- **練習課題**:
[a] 強盗致死傷罪の文章のうち、「なお、1個の強盗行為で数個の」で始まり「大審院判決(明治42年6月8日)」で終わる部分を、一字も変えずに書き写してください。
[b] 強盗致死傷罪の文章を、末尾の文の次から書き継ぐこと。

- **抜粋文**:
──────
刑法(強盗致死傷罪)

強盗致死傷罪(13) ~罪数①「強盗による死傷者数に応じた数の強盗致死傷罪が成立する」を判例で解説~

強盗による死傷者数に応じた数の強盗致死傷罪が成立する

 強盗致死傷罪(刑法240条)は、強盗の際に、複数人の被害者に対し、死傷の結果を発生させる行為が行われた場合、その罪数(成立する強盗致傷罪の数)は、死傷した被害者の数と同じ数になります。

 なお、この考え方は、傷害罪、傷害致死罪の場合と同じです (前の記事①前の記事②参照)。

 理由は、強盗致死傷罪は、財産犯的側面よりも、人の生命・身体に対する犯罪としての側面を重要視しており、人の財産のほか、傷害罪や傷害致死罪と同様に、人の生命・身体が、保護法益となっているためです。

強盗の行為は個であっても、その機会に2人以上の人を殺傷した場合は、数個の強盗致死傷罪が成立し、数個の強盗致死傷罪は、観念的競合になる

 強盗の行為(暴行・脅迫)は1個であっても、その機会に2人以上の人を殺傷した場合は、数個の強盗致死傷罪が成立します。

 なお、1個の強盗行為で数個の強盗致死傷罪を惹起した場合、その数個の強盗致死傷罪は、観念的競合の関係になります。

 たとえば、強盗を成し遂げるため、被害者2名に向けて拳銃を1発撃ったところ、その銃弾が被害者2名に貫通して当たり、被害者2名を死亡させた場合、2個の強盗殺人罪が成立し、その2個の殺人罪は観念的競合の関係に立ち、一罪となります。

 参考となる判例として、以下のものがあります。

大審院判決(明治42年6月8日)

 この判例で、裁判官は、

  • 強盗致死罪は、強盗を為すに際し、人を死に致すによりて成立し、而して殺人罪は、たとえ単一の決意をもってこれを行うも、被害者ごとに罪を構成すべきものなるをもって、強盗の所為はたとえ1個たりとも、これを犯す2人以上の者を死に致したるときは、その死に至りたる被害者ごとに各別の強盗致死罪を構成すべきなり

と判示しました。
──────
- **データ**:
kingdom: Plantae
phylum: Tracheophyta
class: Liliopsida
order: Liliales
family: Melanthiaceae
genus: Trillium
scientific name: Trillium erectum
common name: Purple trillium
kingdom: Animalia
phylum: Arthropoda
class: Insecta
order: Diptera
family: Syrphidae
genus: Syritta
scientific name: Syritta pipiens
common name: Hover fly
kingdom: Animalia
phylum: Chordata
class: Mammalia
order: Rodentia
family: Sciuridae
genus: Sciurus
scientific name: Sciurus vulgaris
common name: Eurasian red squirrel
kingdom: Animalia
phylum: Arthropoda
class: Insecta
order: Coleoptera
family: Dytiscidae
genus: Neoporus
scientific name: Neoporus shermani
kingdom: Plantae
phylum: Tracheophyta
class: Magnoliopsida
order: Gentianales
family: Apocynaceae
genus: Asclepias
──────
- **課題の解答**:
[a]
なお、1個の強盗行為で数個の強盗致死傷罪を惹起した場合、その数個の強盗致死傷罪は、観念的競合の関係になります。

 たとえば、強盗を成し遂げるため、被害者2名に向けて拳銃を1発撃ったところ、その銃弾が被害者2名に貫通して当たり、被害者2名を死亡させた場合、2個の強盗殺人罪が成立し、その2個の殺人罪は観念的競合の関係に立ち、一罪となります。

 参考となる判例として、以下のものがあります。

大審院判決(明治42年6月8日)

[b]
大審院判決(明治42年6月17日)

 この判例で、裁判官は、

  • 殺人罪は、単一の決意をもってこれを行うも、被害者ごとに一罪を構成するものとす
  • 従って、強盗を為すに当たり、2人以上の者を死に致したるときは、たとえ強盗の行為は1個なるも、その死に至りたる被害者ごとに格別の強盗致死罪を構成す

と判示しました。

大審院判決(明治43年11月24日)

 この判例で、裁判官は、

  • 1個の強盗罪を犯すために、数人を殺害したるときは、たとえその殺人行為は同一の目的を遂行するの手段として行いたる場合といえども、これを数個の強盗致死罪に問擬(もんぎ)すると当然とす

と判示しました。

複数の被害者に対し、それぞれ暴行を加えて、それぞれに死傷の結果を発生させたときは、強盗行為は1個であっても、被害者の数と同じ数の強盗致死傷罪が成立し、併合罪になる

 複数の被害者に対し、それぞれ暴行を加えて、それぞれに死傷の結果を発生させたときは、強盗行為は1個であっても、被害者の数と同じ数の強盗致死傷罪が成立します。

 そして、成立した数個の強盗致死傷罪は、併合罪の関係になります。

 参考となる判例として、以下のものがあります

最高裁判決(昭和26年8月9日)

 この判例で、裁判官は、

  • 1個の強盗行為の手段として、2名に対し、それぞれ暴行を加えて傷害を与えた場合には、それぞれ強盗傷人罪が成立し、併合罪となる

と判示しました。

強盗は未遂に終わったが、複数いた被害者のうち1人に傷害を与えた場合は、1個の強盗致傷罪のみが成立する

 強盗犯人が、数人に暴行・脅迫を加え、強盗は未遂に終わったが、そのうち1人に対し、傷害を与えた場合は、一個の強盗致傷罪のみが成立します。

 つまり、強盗未遂と強盗致傷罪の2つが成立するのではなく、強盗未遂は強盗致傷罪に包括して評価され、強盗致傷罪の一罪のみが成立することになります。

 この点について判示した以下の判例があります。

広島高裁判決(昭和53年5月8日)

 強盗犯人が、同一家屋内において、家人数人に暴行・脅迫を加え、強盗は未遂に終わったが、そのうち1人に対し、傷害を与えた事案で、裁判官は、

  • 犯人が奪取しようとした占有は単一とみられるから、単一の強盗未遂罪が成立し、傷害を与えたのも、そのうちの1人に対してであったから、一個の強盗致傷罪が成立する

としました。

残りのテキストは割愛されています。